» EXERCISE INSTRUCTIONS: Retyping the data exactly is the task. Include every line.

(Records from a dataset)
************

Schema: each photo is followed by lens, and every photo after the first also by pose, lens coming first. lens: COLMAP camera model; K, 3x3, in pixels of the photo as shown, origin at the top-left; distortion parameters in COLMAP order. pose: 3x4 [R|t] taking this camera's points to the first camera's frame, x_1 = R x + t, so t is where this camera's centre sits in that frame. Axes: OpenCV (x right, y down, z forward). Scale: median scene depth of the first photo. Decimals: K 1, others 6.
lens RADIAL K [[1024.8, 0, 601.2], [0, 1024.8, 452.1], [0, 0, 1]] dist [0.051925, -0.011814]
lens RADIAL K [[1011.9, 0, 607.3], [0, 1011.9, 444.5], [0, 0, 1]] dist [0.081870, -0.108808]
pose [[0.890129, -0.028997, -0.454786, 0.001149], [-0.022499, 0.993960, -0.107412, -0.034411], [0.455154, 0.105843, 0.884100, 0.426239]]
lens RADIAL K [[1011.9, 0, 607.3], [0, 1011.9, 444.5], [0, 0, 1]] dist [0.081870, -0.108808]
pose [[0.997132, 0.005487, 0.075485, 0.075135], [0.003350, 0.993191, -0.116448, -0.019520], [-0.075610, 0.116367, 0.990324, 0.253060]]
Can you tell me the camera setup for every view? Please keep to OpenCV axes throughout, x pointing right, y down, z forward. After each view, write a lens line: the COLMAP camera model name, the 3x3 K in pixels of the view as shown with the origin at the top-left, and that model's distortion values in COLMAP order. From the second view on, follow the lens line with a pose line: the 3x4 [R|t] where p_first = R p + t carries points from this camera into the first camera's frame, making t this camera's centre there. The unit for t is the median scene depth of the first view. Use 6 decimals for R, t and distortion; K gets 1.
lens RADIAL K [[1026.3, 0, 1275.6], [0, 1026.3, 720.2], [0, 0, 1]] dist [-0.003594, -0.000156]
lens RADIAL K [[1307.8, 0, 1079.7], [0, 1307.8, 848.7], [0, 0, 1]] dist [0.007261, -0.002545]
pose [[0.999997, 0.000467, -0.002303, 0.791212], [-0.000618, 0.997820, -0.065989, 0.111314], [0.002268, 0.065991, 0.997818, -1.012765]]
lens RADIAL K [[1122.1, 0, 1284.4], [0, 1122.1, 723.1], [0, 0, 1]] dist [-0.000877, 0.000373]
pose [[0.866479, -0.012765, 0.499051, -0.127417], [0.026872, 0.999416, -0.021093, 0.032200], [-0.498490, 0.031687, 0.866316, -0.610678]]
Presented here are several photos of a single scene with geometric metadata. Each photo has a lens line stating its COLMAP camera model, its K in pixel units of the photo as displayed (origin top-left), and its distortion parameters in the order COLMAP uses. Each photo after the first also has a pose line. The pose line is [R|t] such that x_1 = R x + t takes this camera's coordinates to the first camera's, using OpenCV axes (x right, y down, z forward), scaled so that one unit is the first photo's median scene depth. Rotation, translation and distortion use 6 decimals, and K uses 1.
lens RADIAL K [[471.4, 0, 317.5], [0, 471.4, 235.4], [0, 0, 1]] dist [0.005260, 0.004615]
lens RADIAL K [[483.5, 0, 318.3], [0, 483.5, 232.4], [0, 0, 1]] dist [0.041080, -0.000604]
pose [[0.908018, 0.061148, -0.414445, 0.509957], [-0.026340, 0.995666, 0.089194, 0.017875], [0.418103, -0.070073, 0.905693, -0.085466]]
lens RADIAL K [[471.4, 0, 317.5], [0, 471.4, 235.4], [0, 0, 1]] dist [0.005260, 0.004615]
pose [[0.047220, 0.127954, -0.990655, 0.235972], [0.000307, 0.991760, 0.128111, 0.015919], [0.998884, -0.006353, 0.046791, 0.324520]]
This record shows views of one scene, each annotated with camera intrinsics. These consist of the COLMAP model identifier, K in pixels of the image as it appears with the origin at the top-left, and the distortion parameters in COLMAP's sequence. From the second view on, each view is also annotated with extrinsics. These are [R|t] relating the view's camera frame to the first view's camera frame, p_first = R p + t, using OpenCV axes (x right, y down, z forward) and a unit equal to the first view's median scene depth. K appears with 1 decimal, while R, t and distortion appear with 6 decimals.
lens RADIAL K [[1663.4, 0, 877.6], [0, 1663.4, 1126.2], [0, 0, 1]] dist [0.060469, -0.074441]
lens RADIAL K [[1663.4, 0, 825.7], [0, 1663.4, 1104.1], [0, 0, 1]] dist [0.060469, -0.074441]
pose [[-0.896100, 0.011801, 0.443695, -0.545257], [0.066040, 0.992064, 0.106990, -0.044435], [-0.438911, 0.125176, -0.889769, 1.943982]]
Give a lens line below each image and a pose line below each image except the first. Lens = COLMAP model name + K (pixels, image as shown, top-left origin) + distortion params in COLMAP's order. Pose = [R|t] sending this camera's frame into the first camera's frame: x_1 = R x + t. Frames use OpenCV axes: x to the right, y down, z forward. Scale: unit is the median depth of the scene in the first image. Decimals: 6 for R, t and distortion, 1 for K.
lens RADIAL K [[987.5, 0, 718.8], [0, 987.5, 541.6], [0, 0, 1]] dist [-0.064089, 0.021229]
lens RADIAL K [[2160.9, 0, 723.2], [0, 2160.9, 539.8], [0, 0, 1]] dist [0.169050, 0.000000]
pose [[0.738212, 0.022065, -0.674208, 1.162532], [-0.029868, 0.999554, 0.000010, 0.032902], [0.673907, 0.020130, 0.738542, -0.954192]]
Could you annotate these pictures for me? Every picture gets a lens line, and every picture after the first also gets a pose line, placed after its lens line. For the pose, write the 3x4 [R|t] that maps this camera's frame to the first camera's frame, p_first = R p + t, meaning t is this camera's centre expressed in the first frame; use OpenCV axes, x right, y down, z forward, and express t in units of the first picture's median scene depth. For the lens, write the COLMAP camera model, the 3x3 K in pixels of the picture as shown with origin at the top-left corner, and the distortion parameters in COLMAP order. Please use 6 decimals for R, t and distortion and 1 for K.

************

» YOUR RESPONSE:
Schema: each photo is followed by lens, and every photo after the first also by pose, lens coming first. lens: COLMAP camera model; K, 3x3, in pixels of the photo as shown, origin at the top-left; distortion parameters in COLMAP order. pose: 3x4 [R|t] taking this camera's points to the first camera's frame, x_1 = R x + t, so t is where this camera's centre sits in that frame. Axes: OpenCV (x right, y down, z forward). Scale: median scene depth of the first photo. Decimals: K 1, others 6.
lens RADIAL K [[1024.8, 0, 601.2], [0, 1024.8, 452.1], [0, 0, 1]] dist [0.051925, -0.011814]
lens RADIAL K [[1011.9, 0, 607.3], [0, 1011.9, 444.5], [0, 0, 1]] dist [0.081870, -0.108808]
pose [[0.890129, -0.028997, -0.454786, 0.001149], [-0.022499, 0.993960, -0.107412, -0.034411], [0.455154, 0.105843, 0.884100, 0.426239]]
lens RADIAL K [[1011.9, 0, 607.3], [0, 1011.9, 444.5], [0, 0, 1]] dist [0.081870, -0.108808]
pose [[0.997132, 0.005487, 0.075485, 0.075135], [0.003350, 0.993191, -0.116448, -0.019520], [-0.075610, 0.116367, 0.990324, 0.253060]]
Can you tell me the camera setup for every view? Please keep to OpenCV axes throughout, x pointing right, y down, z forward. After each view, write a lens line: the COLMAP camera model name, the 3x3 K in pixels of the view as shown with the origin at the top-left, and that model's distortion values in COLMAP order. From the second view on, follow the lens line with a pose line: the 3x4 [R|t] where p_first = R p + t carries points from this camera into the first camera's frame, making t this camera's centre there. The unit for t is the median scene depth of the first view. Use 6 decimals for R, t and distortion; K gets 1.
lens RADIAL K [[1026.3, 0, 1275.6], [0, 1026.3, 720.2], [0, 0, 1]] dist [-0.003594, -0.000156]
lens RADIAL K [[1307.8, 0, 1079.7], [0, 1307.8, 848.7], [0, 0, 1]] dist [0.007261, -0.002545]
pose [[0.999997, 0.000467, -0.002303, 0.791212], [-0.000618, 0.997820, -0.065989, 0.111314], [0.002268, 0.065991, 0.997818, -1.012765]]
lens RADIAL K [[1122.1, 0, 1284.4], [0, 1122.1, 723.1], [0, 0, 1]] dist [-0.000877, 0.000373]
pose [[0.866479, -0.012765, 0.499051, -0.127417], [0.026872, 0.999416, -0.021093, 0.032200], [-0.498490, 0.031687, 0.866316, -0.610678]]
Presented here are several photos of a single scene with geometric metadata. Each photo has a lens line stating its COLMAP camera model, its K in pixel units of the photo as displayed (origin top-left), and its distortion parameters in the order COLMAP uses. Each photo after the first also has a pose line. The pose line is [R|t] such that x_1 = R x + t takes this camera's coordinates to the first camera's, using OpenCV axes (x right, y down, z forward), scaled so that one unit is the first photo's median scene depth. Rotation, translation and distortion use 6 decimals, and K uses 1.
lens RADIAL K [[471.4, 0, 317.5], [0, 471.4, 235.4], [0, 0, 1]] dist [0.005260, 0.004615]
lens RADIAL K [[483.5, 0, 318.3], [0, 483.5, 232.4], [0, 0, 1]] dist [0.041080, -0.000604]
pose [[0.908018, 0.061148, -0.414445, 0.509957], [-0.026340, 0.995666, 0.089194, 0.017875], [0.418103, -0.070073, 0.905693, -0.085466]]
lens RADIAL K [[471.4, 0, 317.5], [0, 471.4, 235.4], [0, 0, 1]] dist [0.005260, 0.004615]
pose [[0.047220, 0.127954, -0.990655, 0.235972], [0.000307, 0.991760, 0.128111, 0.015919], [0.998884, -0.006353, 0.046791, 0.324520]]
This record shows views of one scene, each annotated with camera intrinsics. These consist of the COLMAP model identifier, K in pixels of the image as it appears with the origin at the top-left, and the distortion parameters in COLMAP's sequence. From the second view on, each view is also annotated with extrinsics. These are [R|t] relating the view's camera frame to the first view's camera frame, p_first = R p + t, using OpenCV axes (x right, y down, z forward) and a unit equal to the first view's median scene depth. K appears with 1 decimal, while R, t and distortion appear with 6 decimals.
lens RADIAL K [[1663.4, 0, 877.6], [0, 1663.4, 1126.2], [0, 0, 1]] dist [0.060469, -0.074441]
lens RADIAL K [[1663.4, 0, 825.7], [0, 1663.4, 1104.1], [0, 0, 1]] dist [0.060469, -0.074441]
pose [[-0.896100, 0.011801, 0.443695, -0.545257], [0.066040, 0.992064, 0.106990, -0.044435], [-0.438911, 0.125176, -0.889769, 1.943982]]
Give a lens line below each image and a pose line below each image except the first. Lens = COLMAP model name + K (pixels, image as shown, top-left origin) + distortion params in COLMAP's order. Pose = [R|t] sending this camera's frame into the first camera's frame: x_1 = R x + t. Frames use OpenCV axes: x to the right, y down, z forward. Scale: unit is the median depth of the scene in the first image. Decimals: 6 for R, t and distortion, 1 for K.
lens RADIAL K [[987.5, 0, 718.8], [0, 987.5, 541.6], [0, 0, 1]] dist [-0.064089, 0.021229]
lens RADIAL K [[2160.9, 0, 723.2], [0, 2160.9, 539.8], [0, 0, 1]] dist [0.169050, 0.000000]
pose [[0.738212, 0.022065, -0.674208, 1.162532], [-0.029868, 0.999554, 0.000010, 0.032902], [0.673907, 0.020130, 0.738542, -0.954192]]
Could you annotate these pictures for me? Every picture gets a lens line, and every picture after the first also gets a pose line, placed after its lens line. For the pose, write the 3x4 [R|t] that maps this camera's frame to the first camera's frame, p_first = R p + t, meaning t is this camera's centre expressed in the first frame; use OpenCV axes, x right, y down, z forward, and express t in units of the first picture's median scene depth. For the lens, write the COLMAP camera model, the 3x3 K in pixels of the picture as shown with origin at the top-left corner, and the distortion parameters in COLMAP order. Please use 6 decimals for R, t and distortion and 1 for K.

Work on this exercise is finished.